„Es war eine trostlose Novembernacht, als ich mein Werk fertig vor mir liegen sah. Mit einer Erregung, die fast einer Todesangst glich, machte ich mich daran, dem leblosen Dinge den lebendigen Odem einzublasen.“
Aus „Frankenstein“ von Mary Shelley
Natürlich trieb vor 200 Jahren keine aus Leichenteilen zusammengebastelte Kreatur ihr Unwesen in den dunklen Gassen Ingolstadts. Rund um die Hohe Schule, das Gasthaus Daniel oder die Anatomie schlich kein blasses Monster, die Arme gerade vom Körper gestreckt, Schrauben in den Schläfen. Selbst in den Wäldern um Ingolstadt jagten höchstens wilde Tiere und kein zum Leben erweckter Toter den Menschen Angst ein.
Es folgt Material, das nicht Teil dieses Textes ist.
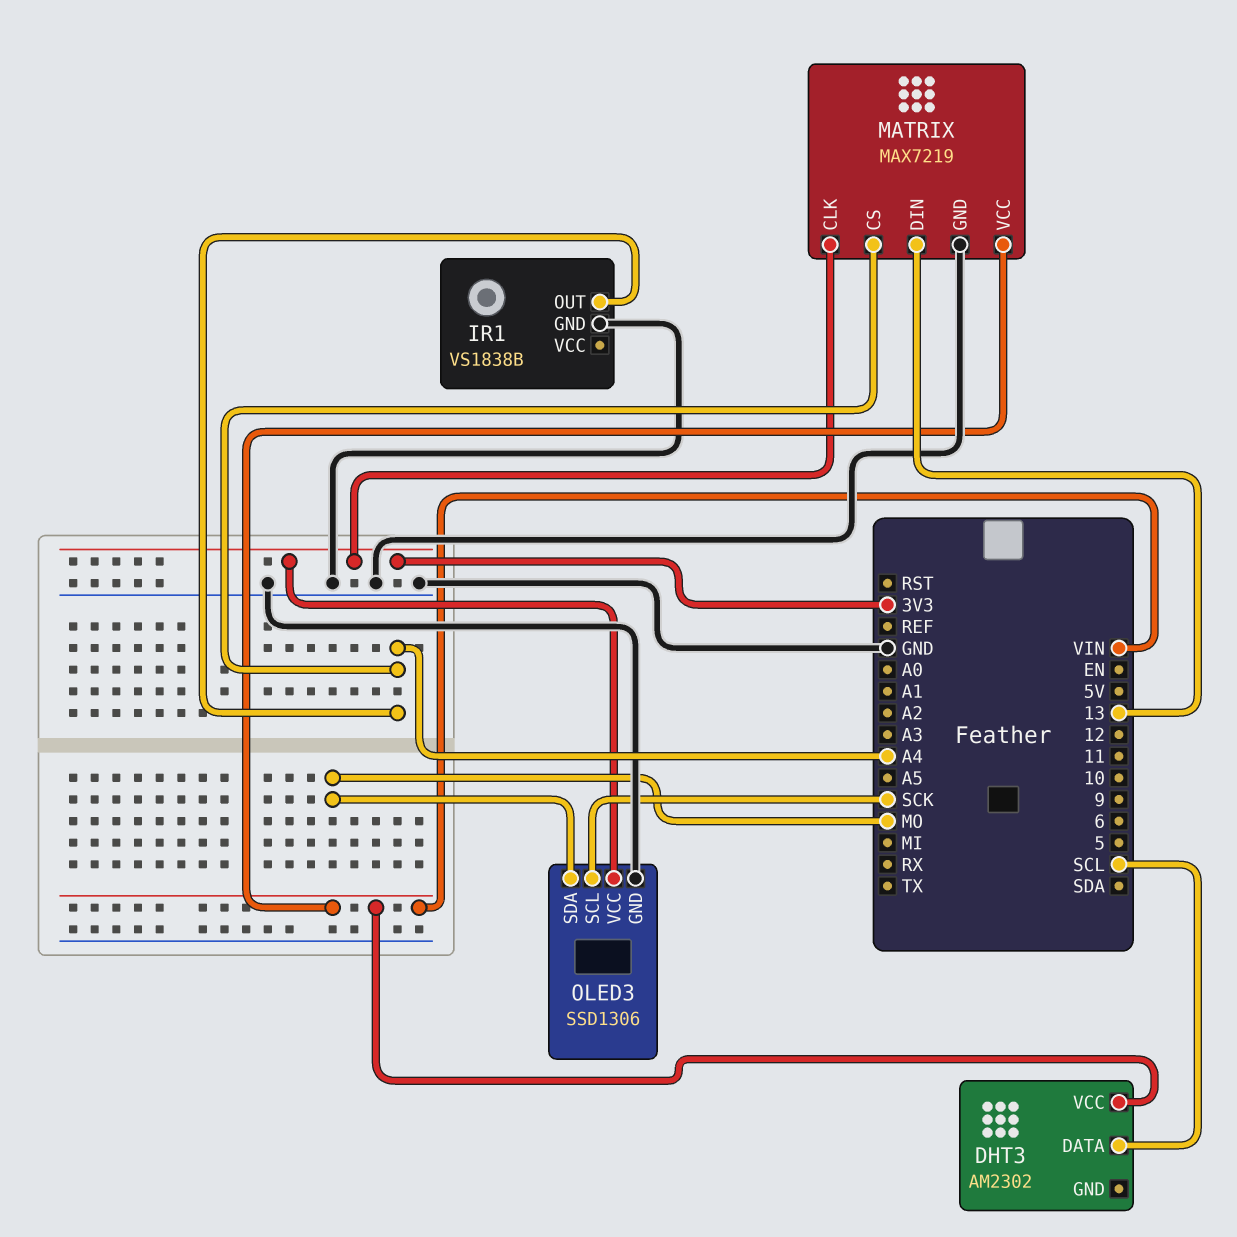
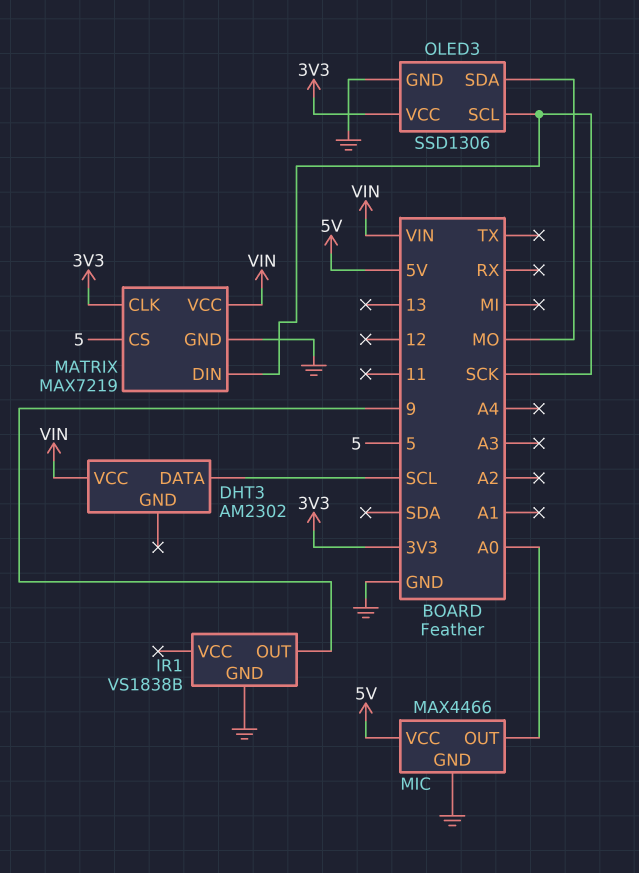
IR1 pin OUT: A4 -> 9
MATRIX pin CS: A4 -> 5
MATRIX pin DIN: 13 -> SCK
MIC: none -> MAX4466
MIC pin GND: none -> GND
MIC pin OUT: none -> A0
MIC pin VCC: none -> 5V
Und doch hat es seinen Reiz, den Spuren jenes Geschöpfes zu folgen, das der junge Gelehrte Viktor Frankenstein einst in Ingolstadt erschaffen haben soll. So hat es sich zumindest die britische Schriftstellerin Mary Wollstonecraft Shelley 1816 vorgestellt, als sie ihr Buch „Frankenstein oder der moderne Prometheus“ schrieb. Das Buch, das am 1. Januar 1818 – also fast genau vor 200 Jahren – in den Handel kam, wurde nicht nur zu einem Klassiker der Weltliteratur, sondern hat Ingolstadt zu schaurigem Weltruhm verholfen.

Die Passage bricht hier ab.